Rising Star Chef of the Year: Patrick Feges, Southern Goods
Patrick Feges' resume includes time at two of Houston's most high-profile restaurants: Brennan's and Underbelly. In 2014, he spent a year honing his skills as a pitmaster under the tutelege of Ronnie Killen at the Pearland barbecue joint that's widely considered to be the best in the Houston area. Someday, he'll chase his barbecue dreams full time, but for now he's taking on the challenge of helping two other former Underbelly employees, Lyle Bento and J.D. Woodward, launch a new restaurant in the Heights called Southern Goods. When it opens in June (hopefully), Feges will help build on the dishes displayed at two recent pop-ups that demonstrate Southern Goods' modern take on classic Southern dishes.
Neighborhood Restaurant of the Year: Coltivare Pizza & Garden
If the comments to the category reveal are any indication, this selection will be the most controversial because Coltivare has a wait and doesn't serve lunch. While those are legitimate complaints, they ignore all of the other ways in which this Italian-inspired restaurant from Revival Market partners Morgan Weber and Ryan Pera has improved the Heights. It's casual, comfortable and affordable. From the wood-fired pizzas to the signature black pepper pasta, the food is consistently fresh, well-executed and, most importantly, delicious. The salads are enough to tempt the most devoted carnivore. If only it were open for lunch.
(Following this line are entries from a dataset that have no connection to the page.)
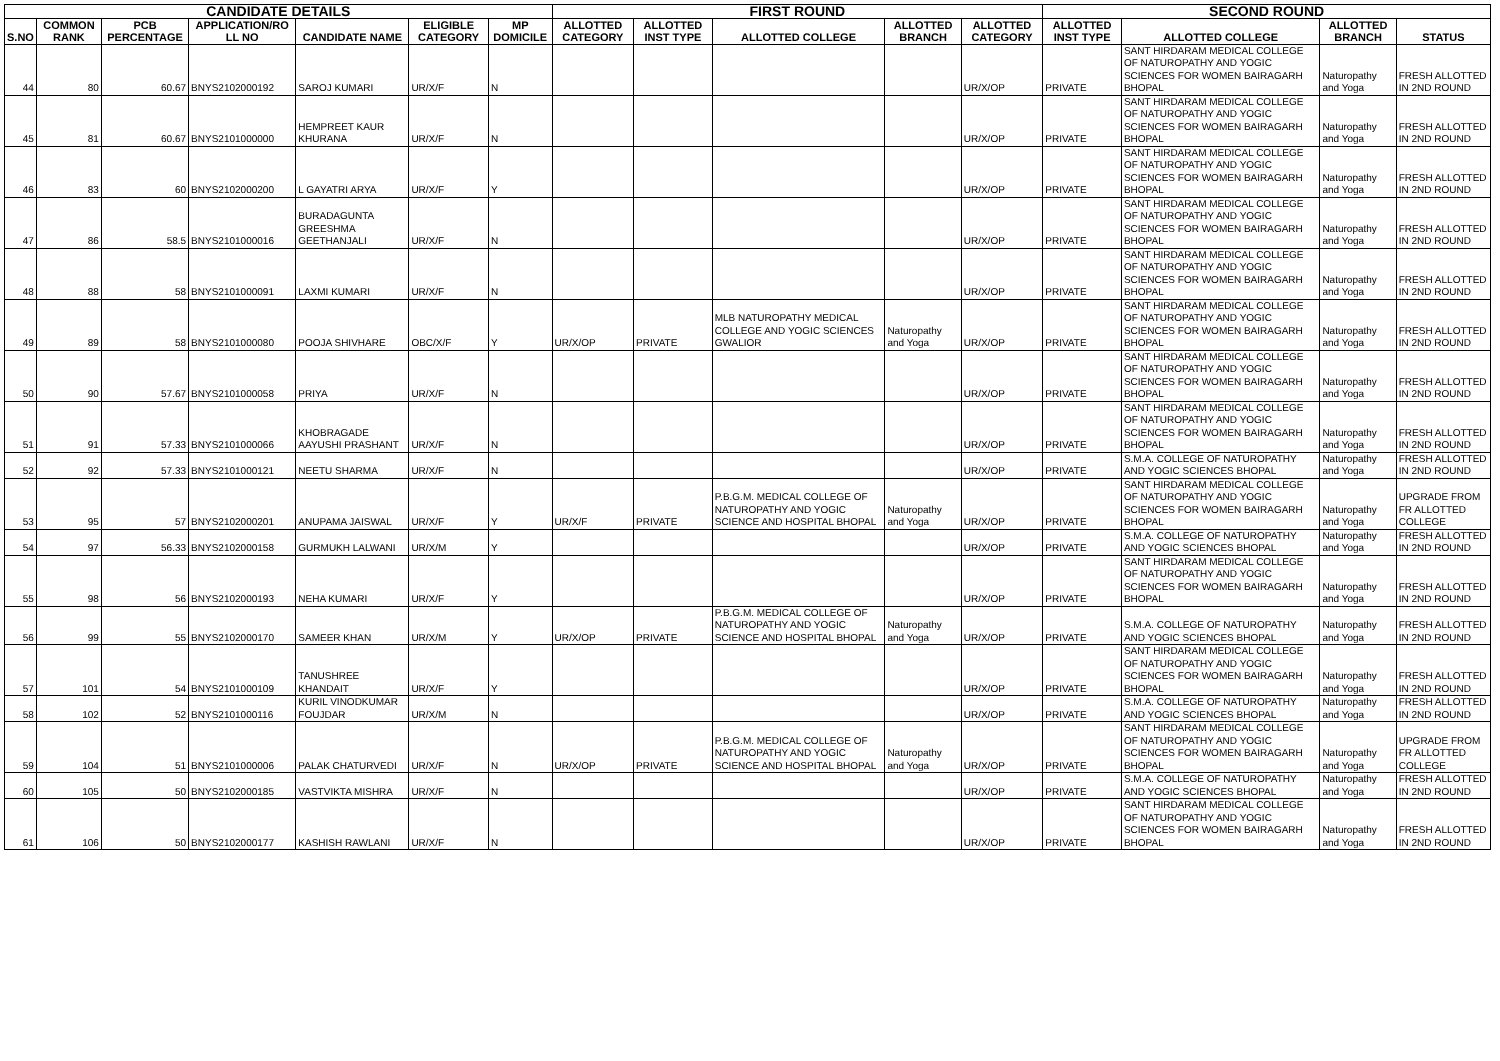| CANDIDATE DETAILS | | | | | | | FIRST ROUND | | | | | SECOND ROUND | | | |
| --- | --- | --- | --- | --- | --- | --- | --- | --- | --- | --- | --- | --- | --- | --- | --- |
| S.NO | COMMON RANK | PCB PERCENTAGE | APPLICATION/RO LL NO | CANDIDATE NAME | ELIGIBLE CATEGORY | MP DOMICILE | ALLOTTED CATEGORY | ALLOTTED INST TYPE | ALLOTTED COLLEGE | ALLOTTED BRANCH | ALLOTTED CATEGORY | ALLOTTED INST TYPE | ALLOTTED COLLEGE | ALLOTTED BRANCH | STATUS |
| 44 | 80 | 60.67 | BNYS2102000192 | SAROJ KUMARI | UR/X/F | N | | | | | UR/X/OP | PRIVATE | SANT HIRDARAM MEDICAL COLLEGE OF NATUROPATHY AND YOGIC SCIENCES FOR WOMEN BAIRAGARH BHOPAL | Naturopathy and Yoga | FRESH ALLOTTED IN 2ND ROUND |
| 45 | 81 | 60.67 | BNYS2101000000 | HEMPREET KAUR KHURANA | UR/X/F | N | | | | | UR/X/OP | PRIVATE | SANT HIRDARAM MEDICAL COLLEGE OF NATUROPATHY AND YOGIC SCIENCES FOR WOMEN BAIRAGARH BHOPAL | Naturopathy and Yoga | FRESH ALLOTTED IN 2ND ROUND |
| 46 | 83 | 60 | BNYS2102000200 | L GAYATRI ARYA | UR/X/F | Y | | | | | UR/X/OP | PRIVATE | SANT HIRDARAM MEDICAL COLLEGE OF NATUROPATHY AND YOGIC SCIENCES FOR WOMEN BAIRAGARH BHOPAL | Naturopathy and Yoga | FRESH ALLOTTED IN 2ND ROUND |
| 47 | 86 | 58.5 | BNYS2101000016 | BURADAGUNTA GREESHMA GEETHANJALI | UR/X/F | N | | | | | UR/X/OP | PRIVATE | SANT HIRDARAM MEDICAL COLLEGE OF NATUROPATHY AND YOGIC SCIENCES FOR WOMEN BAIRAGARH BHOPAL | Naturopathy and Yoga | FRESH ALLOTTED IN 2ND ROUND |
| 48 | 88 | 58 | BNYS2101000091 | LAXMI KUMARI | UR/X/F | N | | | | | UR/X/OP | PRIVATE | SANT HIRDARAM MEDICAL COLLEGE OF NATUROPATHY AND YOGIC SCIENCES FOR WOMEN BAIRAGARH BHOPAL | Naturopathy and Yoga | FRESH ALLOTTED IN 2ND ROUND |
| 49 | 89 | 58 | BNYS2101000080 | POOJA SHIVHARE | OBC/X/F | Y | UR/X/OP | PRIVATE | MLB NATUROPATHY MEDICAL COLLEGE AND YOGIC SCIENCES GWALIOR | Naturopathy and Yoga | UR/X/OP | PRIVATE | SANT HIRDARAM MEDICAL COLLEGE OF NATUROPATHY AND YOGIC SCIENCES FOR WOMEN BAIRAGARH BHOPAL | Naturopathy and Yoga | FRESH ALLOTTED IN 2ND ROUND |
| 50 | 90 | 57.67 | BNYS2101000058 | PRIYA | UR/X/F | N | | | | | UR/X/OP | PRIVATE | SANT HIRDARAM MEDICAL COLLEGE OF NATUROPATHY AND YOGIC SCIENCES FOR WOMEN BAIRAGARH BHOPAL | Naturopathy and Yoga | FRESH ALLOTTED IN 2ND ROUND |
| 51 | 91 | 57.33 | BNYS2101000066 | KHOBRAGADE AAYUSHI PRASHANT | UR/X/F | N | | | | | UR/X/OP | PRIVATE | SANT HIRDARAM MEDICAL COLLEGE OF NATUROPATHY AND YOGIC SCIENCES FOR WOMEN BAIRAGARH BHOPAL | Naturopathy and Yoga | FRESH ALLOTTED IN 2ND ROUND |
| 52 | 92 | 57.33 | BNYS2101000121 | NEETU SHARMA | UR/X/F | N | | | | | UR/X/OP | PRIVATE | S.M.A. COLLEGE OF NATUROPATHY AND YOGIC SCIENCES BHOPAL | Naturopathy and Yoga | FRESH ALLOTTED IN 2ND ROUND |
| 53 | 95 | 57 | BNYS2102000201 | ANUPAMA JAISWAL | UR/X/F | Y | UR/X/F | PRIVATE | P.B.G.M. MEDICAL COLLEGE OF NATUROPATHY AND YOGIC SCIENCE AND HOSPITAL BHOPAL | Naturopathy and Yoga | UR/X/OP | PRIVATE | SANT HIRDARAM MEDICAL COLLEGE OF NATUROPATHY AND YOGIC SCIENCES FOR WOMEN BAIRAGARH BHOPAL | Naturopathy and Yoga | UPGRADE FROM FR ALLOTTED COLLEGE |
| 54 | 97 | 56.33 | BNYS2102000158 | GURMUKH LALWANI | UR/X/M | Y | | | | | UR/X/OP | PRIVATE | S.M.A. COLLEGE OF NATUROPATHY AND YOGIC SCIENCES BHOPAL | Naturopathy and Yoga | FRESH ALLOTTED IN 2ND ROUND |
| 55 | 98 | 56 | BNYS2102000193 | NEHA KUMARI | UR/X/F | Y | | | | | UR/X/OP | PRIVATE | SANT HIRDARAM MEDICAL COLLEGE OF NATUROPATHY AND YOGIC SCIENCES FOR WOMEN BAIRAGARH BHOPAL | Naturopathy and Yoga | FRESH ALLOTTED IN 2ND ROUND |
| 56 | 99 | 55 | BNYS2102000170 | SAMEER KHAN | UR/X/M | Y | UR/X/OP | PRIVATE | P.B.G.M. MEDICAL COLLEGE OF NATUROPATHY AND YOGIC SCIENCE AND HOSPITAL BHOPAL | Naturopathy and Yoga | UR/X/OP | PRIVATE | S.M.A. COLLEGE OF NATUROPATHY AND YOGIC SCIENCES BHOPAL | Naturopathy and Yoga | FRESH ALLOTTED IN 2ND ROUND |
| 57 | 101 | 54 | BNYS2101000109 | TANUSHREE KHANDAIT | UR/X/F | Y | | | | | UR/X/OP | PRIVATE | SANT HIRDARAM MEDICAL COLLEGE OF NATUROPATHY AND YOGIC SCIENCES FOR WOMEN BAIRAGARH BHOPAL | Naturopathy and Yoga | FRESH ALLOTTED IN 2ND ROUND |
| 58 | 102 | 52 | BNYS2101000116 | KURIL VINODKUMAR FOUJDAR | UR/X/M | N | | | | | UR/X/OP | PRIVATE | S.M.A. COLLEGE OF NATUROPATHY AND YOGIC SCIENCES BHOPAL | Naturopathy and Yoga | FRESH ALLOTTED IN 2ND ROUND |
| 59 | 104 | 51 | BNYS2101000006 | PALAK CHATURVEDI | UR/X/F | N | UR/X/OP | PRIVATE | P.B.G.M. MEDICAL COLLEGE OF NATUROPATHY AND YOGIC SCIENCE AND HOSPITAL BHOPAL | Naturopathy and Yoga | UR/X/OP | PRIVATE | SANT HIRDARAM MEDICAL COLLEGE OF NATUROPATHY AND YOGIC SCIENCES FOR WOMEN BAIRAGARH BHOPAL | Naturopathy and Yoga | UPGRADE FROM FR ALLOTTED COLLEGE |
| 60 | 105 | 50 | BNYS2102000185 | VASTVIKTA MISHRA | UR/X/F | N | | | | | UR/X/OP | PRIVATE | S.M.A. COLLEGE OF NATUROPATHY AND YOGIC SCIENCES BHOPAL | Naturopathy and Yoga | FRESH ALLOTTED IN 2ND ROUND |
| 61 | 106 | 50 | BNYS2102000177 | KASHISH RAWLANI | UR/X/F | N | | | | | UR/X/OP | PRIVATE | SANT HIRDARAM MEDICAL COLLEGE OF NATUROPATHY AND YOGIC SCIENCES FOR WOMEN BAIRAGARH BHOPAL | Naturopathy and Yoga | FRESH ALLOTTED IN 2ND ROUND |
Best Restaurant Service: The Pass & Provisions
The Pass & Provisions may be two restaurants under one roof, but it's really three different experiences; dining at the bar or patio at Provisions is a different, more casual experience than the main dining room. No matter where one dines in the space, the educated, efficient staff takes excellent care of their customers. With the variety of the Provisions menu, it's helpful to have someone who can guide diners not just on what to order but also on how much. Meals at The Pass are one of the great luxury experiences in Houston; after all, what other restaurants both begins and ends a meal with carts.
Best Local Beer of the Year: Yellow Rose, Lone Pint Brewery
No other brewery in the Houston-area is more closely associated with one beer than Lone Pint is with its signature Yellow Rose. This single malt, single hop India Pale Ale uses Mosaic hops that give the beer strong citrus flavors with just enough bitter notes to be interesting. Available on draft or in bottles, it's a flavorful choice that's popular in bars across the city.
Best New Restaurant: Prohibition Supperclub & Bar
Prohibition's victory in the Best New Restaurant bracket didn't come easy. The downtown restaurant upset two of the tournament's biggest names, Pax Americana and Holley's, to reach the finale against Tout Suite. Credit goes to a savvy social media strategy, of course, but also to Prohibition's emerging status as one of downtown's best restaurants. Lainey Collum has brought talent to the bar program, and chefs Ben McPherson and Matt Wommack have created a modern, Southern-inspired menu that utilizes high-quality ingredients throughout. Performances by local burlesque troupe The Moonlight Dolls play to packed houses on Thursday, Friday and Saturday nights.